Stefano Pellizzari

Personal information
- Date of birth: 3 January 1997 (age 29)
- Place of birth: Correggio, Italy
- Height: 1.84 m (6 ft 0 in)
- Position: Defender

Team information
- Current team: Pistoiese
- Number: 50

Youth career
- 0000–2014: Cesena
- 2014–2016: Juventus
- 2015–2016: → Virtus Entella (loan)

Senior career*
- Years: Team / Apps / (Gls)
- 2015–2019: Juventus / 0 / (0)
- 2015–2016: → Virtus Entella (loan) / 0 / (0)
- 2016–2017: → Carrarese (loan) / 0 / (0)
- 2017–2018: → WSG Wattens (loan) / 12 / (0)
- 2018–2019: → Ravenna (loan) / 21 / (0)
- 2019–2020: Ravenna / 8 / (1)
- 2020: Reggio Audace / 0 / (0)
- 2020–2021: Legnago / 20 / (2)
- 2021–2022: Vis Pesaro / 6 / (0)
- 2022: → Legnago (loan) / 7 / (0)
- 2022–2023: Fermana / 36 / (1)
- 2023–2024: Ancona / 22 / (6)
- 2024–2025: Renate / 13 / (0)
- 2025: Forlì / 9 / (0)
- 2025–: Pistoiese / 1 / (0)

= Stefano Pellizzari =

Italian footballer

Stefano Pellizzari (born 3 January 1997) is an Italian footballer who plays as a defender for Serie D club Pistoiese.

==Club career==
Pellizzari made his Austrian Football First League debut for WSG Wattens on 21 July 2017 in a game against TSV Hartberg.

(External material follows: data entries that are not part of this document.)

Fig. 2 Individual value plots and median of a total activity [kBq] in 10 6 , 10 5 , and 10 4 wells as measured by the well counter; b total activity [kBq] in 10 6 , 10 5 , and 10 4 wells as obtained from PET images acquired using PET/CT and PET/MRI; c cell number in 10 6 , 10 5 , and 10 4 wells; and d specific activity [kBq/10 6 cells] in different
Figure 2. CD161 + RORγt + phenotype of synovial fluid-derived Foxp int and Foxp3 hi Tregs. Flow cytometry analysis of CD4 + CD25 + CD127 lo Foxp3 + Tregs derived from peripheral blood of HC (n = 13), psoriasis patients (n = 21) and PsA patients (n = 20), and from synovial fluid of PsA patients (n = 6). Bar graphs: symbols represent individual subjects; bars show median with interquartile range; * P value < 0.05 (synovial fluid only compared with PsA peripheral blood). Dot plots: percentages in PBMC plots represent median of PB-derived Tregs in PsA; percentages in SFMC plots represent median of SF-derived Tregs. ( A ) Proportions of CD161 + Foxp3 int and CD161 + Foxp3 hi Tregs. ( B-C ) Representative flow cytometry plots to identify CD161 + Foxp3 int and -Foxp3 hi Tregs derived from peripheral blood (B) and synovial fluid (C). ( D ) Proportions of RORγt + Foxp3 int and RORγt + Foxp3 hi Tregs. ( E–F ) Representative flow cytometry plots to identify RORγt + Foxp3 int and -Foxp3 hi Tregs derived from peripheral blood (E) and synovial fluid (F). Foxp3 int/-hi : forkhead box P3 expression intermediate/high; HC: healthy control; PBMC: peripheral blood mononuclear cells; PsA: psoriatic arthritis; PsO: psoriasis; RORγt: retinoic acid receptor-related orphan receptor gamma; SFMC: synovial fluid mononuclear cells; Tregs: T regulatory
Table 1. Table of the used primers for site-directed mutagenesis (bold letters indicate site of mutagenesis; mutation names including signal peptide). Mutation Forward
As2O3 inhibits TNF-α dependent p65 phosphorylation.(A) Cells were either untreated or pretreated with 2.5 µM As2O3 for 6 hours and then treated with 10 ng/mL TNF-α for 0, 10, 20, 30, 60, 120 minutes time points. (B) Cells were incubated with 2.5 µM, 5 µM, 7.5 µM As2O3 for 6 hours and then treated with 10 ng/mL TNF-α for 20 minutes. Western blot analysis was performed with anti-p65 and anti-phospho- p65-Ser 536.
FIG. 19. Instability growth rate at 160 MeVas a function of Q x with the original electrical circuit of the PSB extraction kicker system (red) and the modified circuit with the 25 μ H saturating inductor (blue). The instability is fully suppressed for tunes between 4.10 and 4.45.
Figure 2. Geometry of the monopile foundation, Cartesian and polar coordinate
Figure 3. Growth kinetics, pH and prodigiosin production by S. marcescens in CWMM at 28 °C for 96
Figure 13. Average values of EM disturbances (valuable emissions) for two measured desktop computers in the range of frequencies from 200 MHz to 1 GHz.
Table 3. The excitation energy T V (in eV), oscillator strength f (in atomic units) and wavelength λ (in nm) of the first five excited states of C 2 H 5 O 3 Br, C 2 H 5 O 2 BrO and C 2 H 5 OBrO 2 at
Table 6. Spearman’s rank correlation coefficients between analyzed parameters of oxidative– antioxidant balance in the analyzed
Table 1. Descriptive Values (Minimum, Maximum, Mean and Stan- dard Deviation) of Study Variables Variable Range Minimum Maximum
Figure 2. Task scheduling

On 24 July 2019, he returned to Ravenna on a permanent basis. On 20 January 2020, his contract with Ravenna was terminated.

On 23 January 2020 he signed with Serie C club Reggio Audace until the end of that season.

On 14 September 2020 he moved to Legnago.

On 14 July 2021 he joined Vis Pesaro on a two-year contract. On 21 January 2022, he returned on loan to Legnago.

On 19 August 2022, Pellizzari signed with Fermana.